How can I prevent circulatory system problems

Your heart pumps the blood throughout your body by a network of arteries and veins (blood vessels). The circulatory system is also known as the cardiovascular system. Cardio refers to the heart, whereas vascular refers to circulatory arteries.

The question ( soalan ) is, what does the circulatory system do? The circulatory system’s job is to transport oxygen through the body. This circulation of the blood maintains your organs, muscles, and tissues healthy and functioning to keep you alive. The circulatory system also facilitates the elimination of waste products in the body. These waste products consist of the following:

  • Carbon dioxide from respiration (breathing).
  • Other biochemical byproducts released by your organs
  • Waste from your foods or drinks.

Circulatory system disorders

Many conditions could have an impact on the health of your circulatory system, including:

  • Aneurysms develop when an artery wall weakens and enlarges, triggering a life-threatening rupture. Aneurysms potentially affect any artery, but the most frequent are aortic aneurysms, abdominal aortic aneurysms, and brain aneurysms.
  • Hypertension: Your arteries work hard to pump blood throughout your body. Hypertension occurs when the pressure (the force of blood on the blood vessel walls) becomes very high. Hypertension puts you at risk for cardiovascular disease, heart attacks, and strokes.
  • Plaque deposits: High cholesterol and diabetes mellitus might promote fat and other molecules to accumulate in the blood. These materials accumulate on the arterial walls as atherosclerosis.
  • Venous disease: Venous diseases mostly affect the veins in the lower extremity. When blood cannot flow back to the heart and accumulates in leg veins, problems such as chronic venous insufficiency and varicose veins develop.

Here are some of the preventive measures you can do to avoid circulatory system problems

  • Stop smoking.

Smoking is one of the leading causes of circulatory system disease, and smokers are about twice the risk of nonsmokers suffering a heart attack. Smoking not only irritates the artery lining but also lowers the quantity of oxygen in your circulation and elevates your blood pressure.

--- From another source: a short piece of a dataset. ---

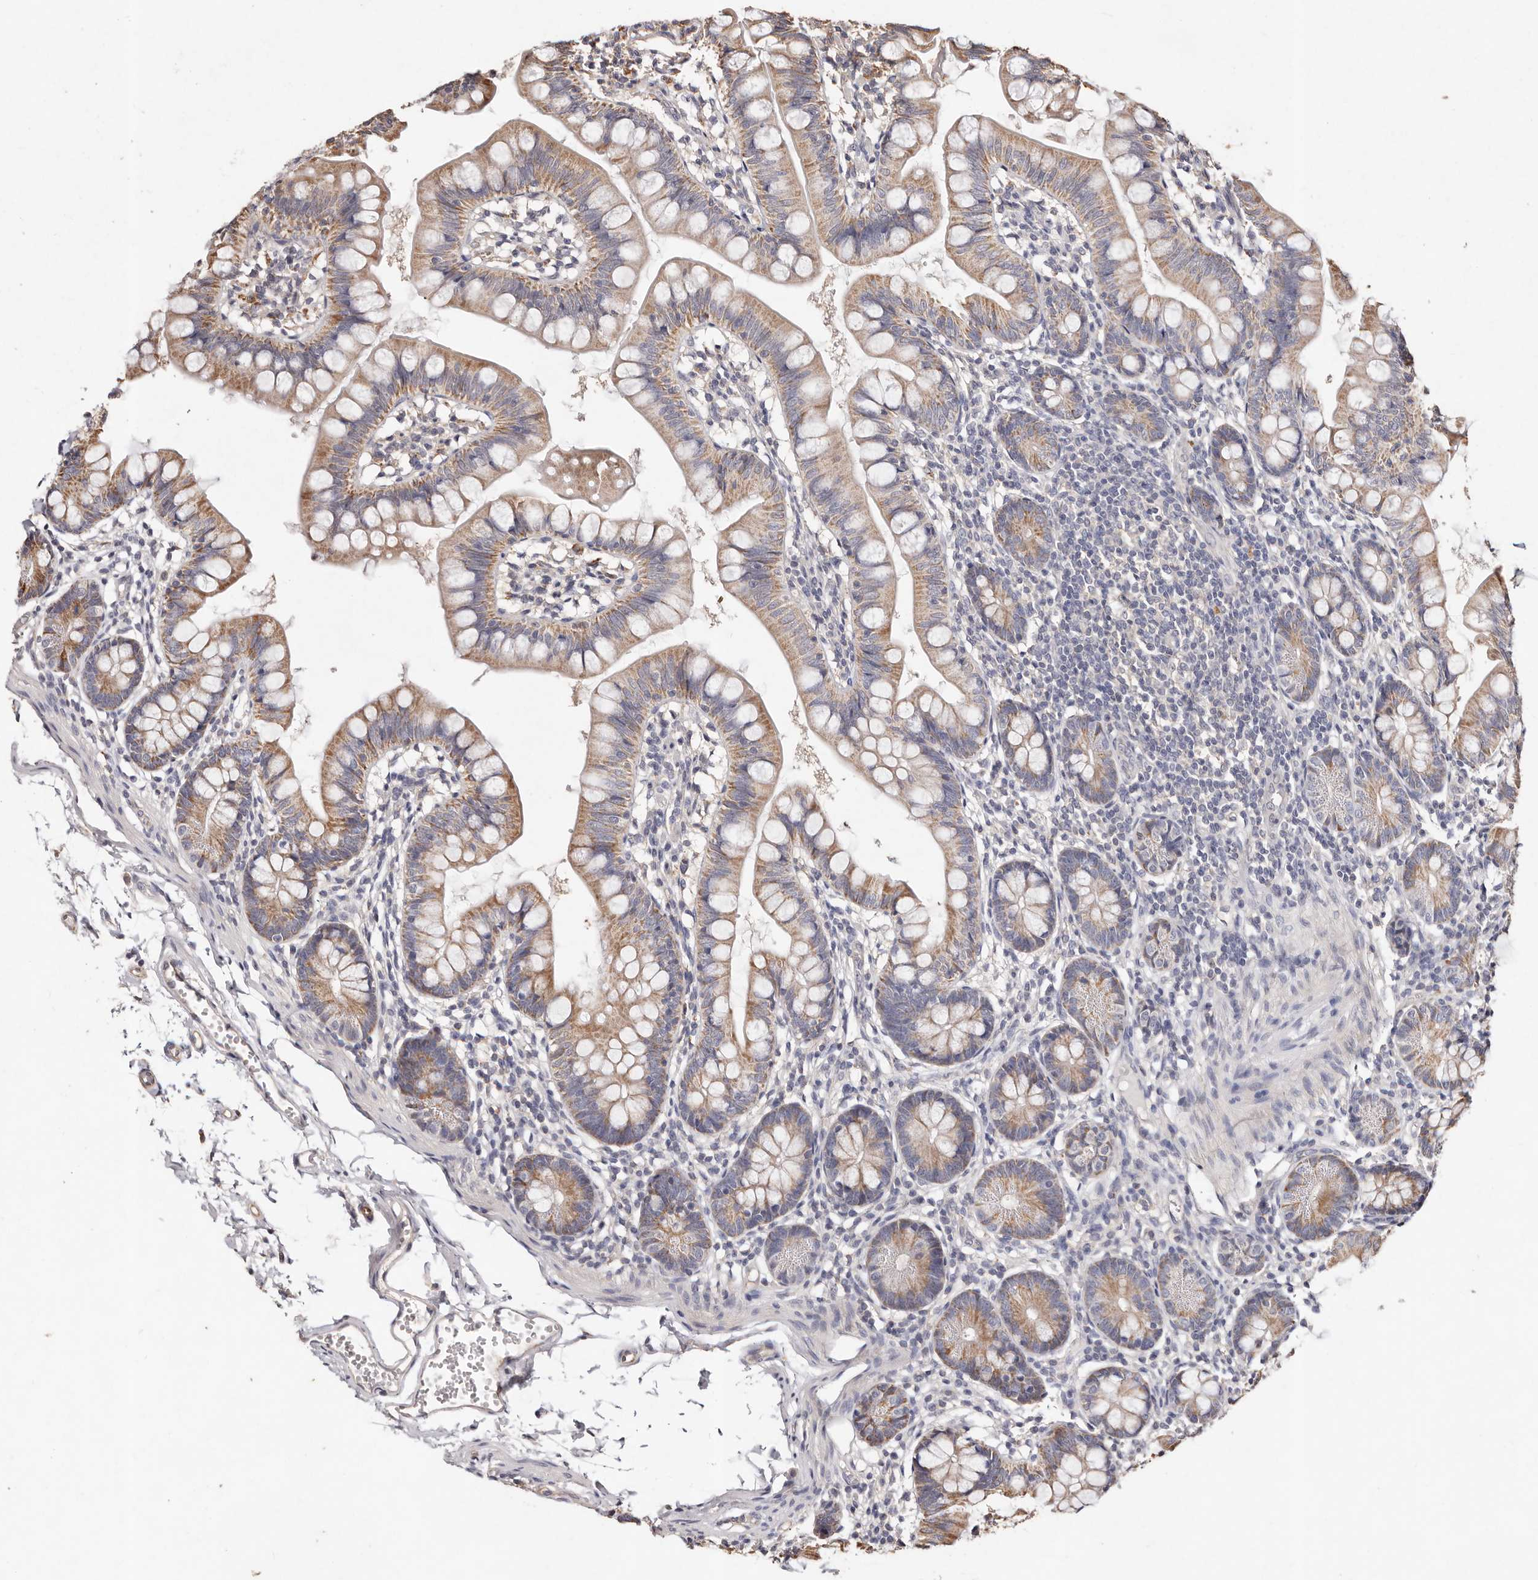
{"staining": {"intensity": "moderate", "quantity": ">75%", "location": "cytoplasmic/membranous"}, "tissue": "small intestine", "cell_type": "Glandular cells", "image_type": "normal", "snomed": [{"axis": "morphology", "description": "Normal tissue, NOS"}, {"axis": "topography", "description": "Small intestine"}], "caption": "Immunohistochemical staining of benign human small intestine exhibits moderate cytoplasmic/membranous protein positivity in about >75% of glandular cells. The staining was performed using DAB, with brown indicating positive protein expression. Nuclei are stained blue with hematoxylin.", "gene": "THBS3", "patient": {"sex": "male", "age": 7}}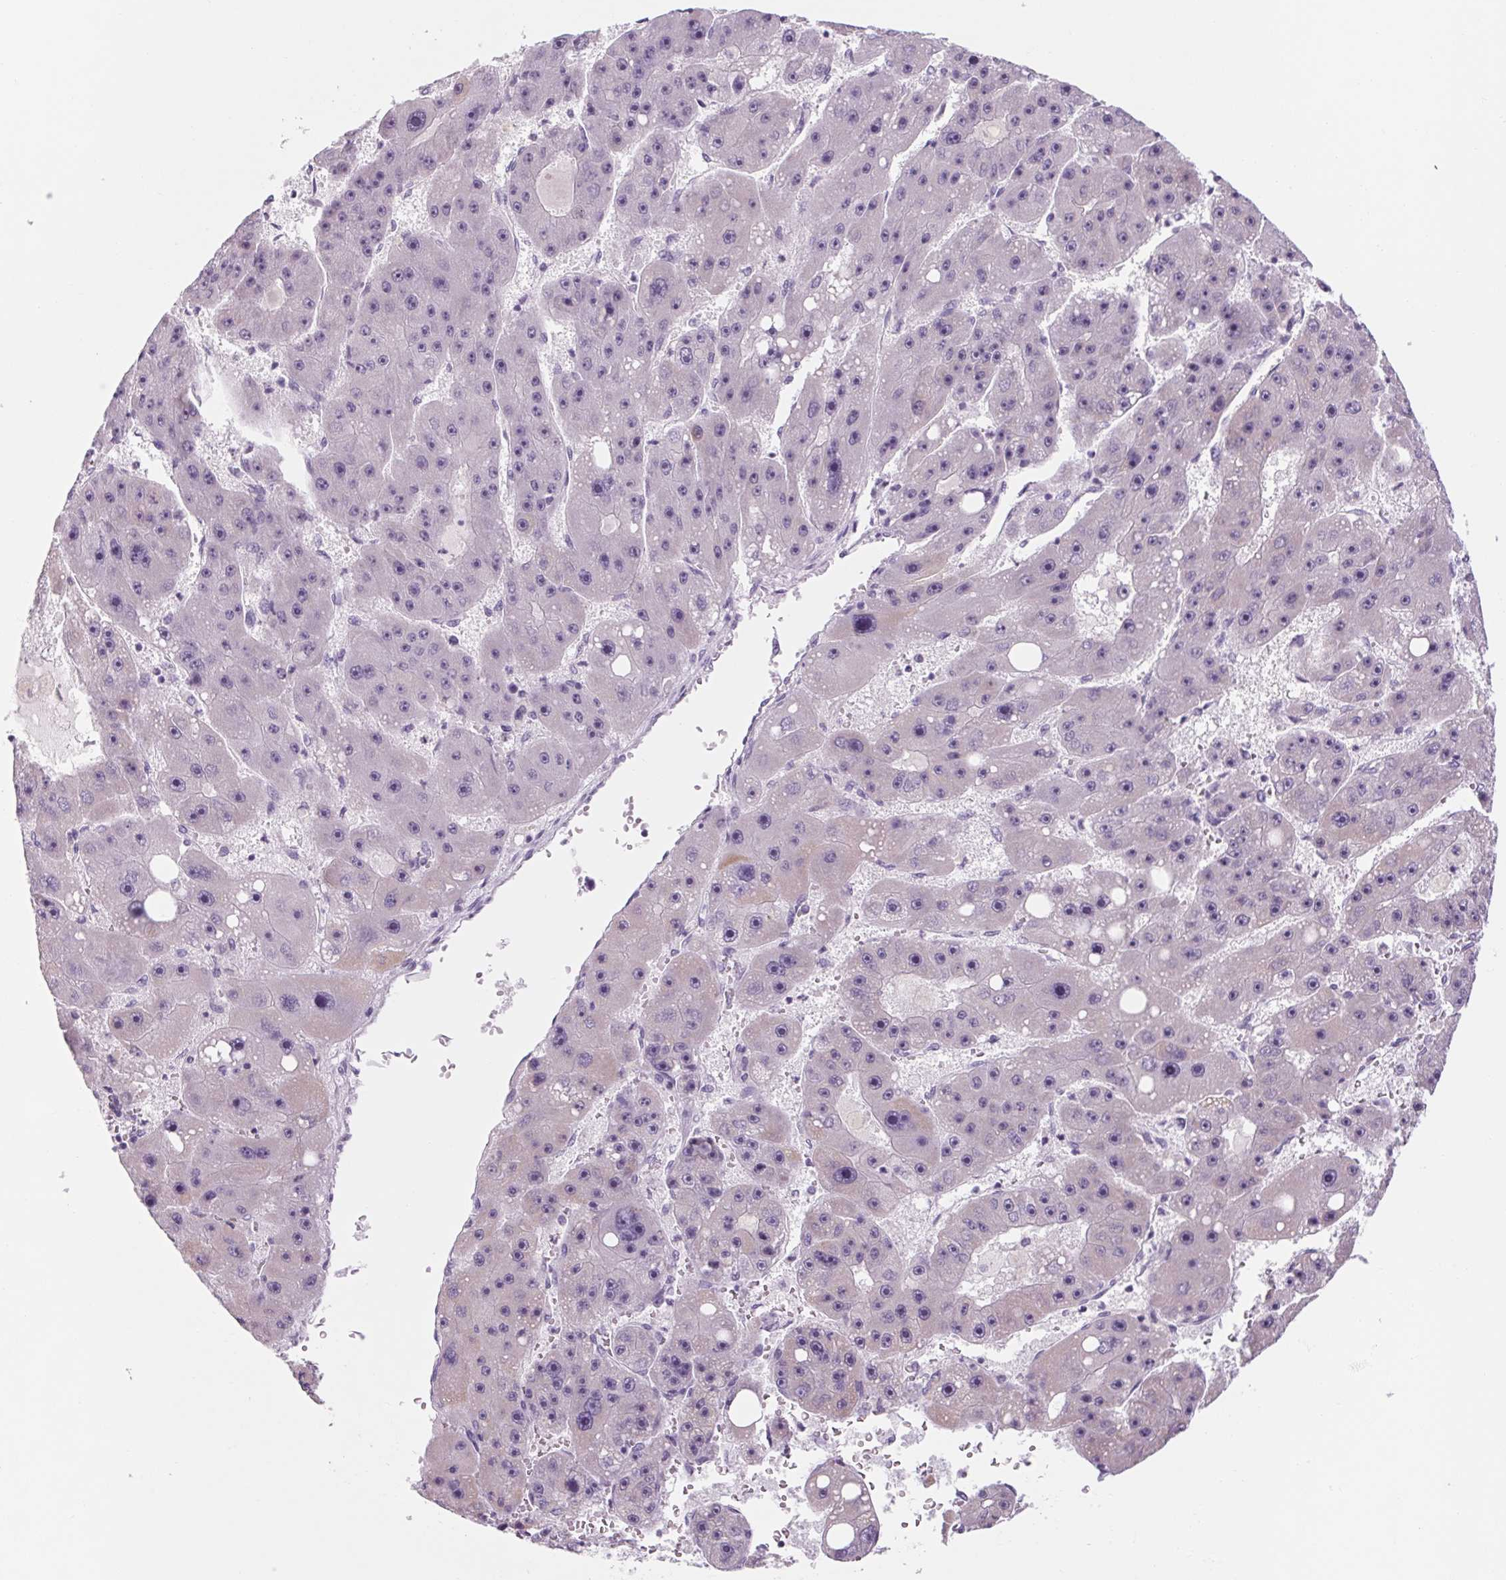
{"staining": {"intensity": "negative", "quantity": "none", "location": "none"}, "tissue": "liver cancer", "cell_type": "Tumor cells", "image_type": "cancer", "snomed": [{"axis": "morphology", "description": "Carcinoma, Hepatocellular, NOS"}, {"axis": "topography", "description": "Liver"}], "caption": "The micrograph displays no significant positivity in tumor cells of liver hepatocellular carcinoma.", "gene": "RPTN", "patient": {"sex": "female", "age": 61}}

  • Reduce your alcohol consumption.

Alcohol might harm your heart by promoting high blood pressure, irregular heart rhythms, and cardiac muscle damage. But you don’t have to quit it permanently. But rather follow the proposed recommendations for moderate alcohol consumption, which are two to three units per day for women and three to four units per day for men.

  • Increase your physical activity.

According to studies, those who are not physically active are more likely to suffer a heart attack than those who are. To reduce your chance of developing coronary heart disease, aim for at least 150 minutes of moderate-intensity exercise every week. You may divide the 150 minutes any way you prefer. Take a moderate 30-minute walk at lunchtime throughout the week, for example.

  • Maintain a healthy weight.

If you are overweight, you are at a higher risk of developing high blood pressure, high cholesterol levels and type 2 diabetes mellitus. Eating less sugar and saturated fat while limiting alcohol use, eating more fruits and vegetables, and getting more exercise will all help you lose extra weight.

  • Improve stress management.

When you’re stressed, you’re more likely to smoke, get little or no exercise, and consume more than a reasonable quantity of alcohol – all of which are associated with circulatory system issues.

  • Understand your risk.

Certain factors, such as smoking, kidney failure, or a family history of early heart disease, might increase your risk. Knowing your risk factors can significantly help you and your physician in determining the best treatment option for you. Many risk factors could be reduced by making lifestyle modifications.

  • Reduce your intake of salt.

If you eat a high-salt diet, your blood pressure is usually high as well, putting you at a particularly high risk of heart disease or stroke. Adults should consume no more than 6g of salt per day, while children should have no more than 3g.  Reduce your salt consumption by avoiding the use of salt at the table and lowering the amount in cooking. Also, read product labels to see how much salt you’re getting from packaged products.

  • Consume less sugar.

Excess sugar in your diet can contribute to weight gain, which can increase your blood pressure and eventually to diabetes and heart disease. If you have a sugar craving and can’t live without sugar, replace sweetened desserts and cakes with fresh yogurt and fruit.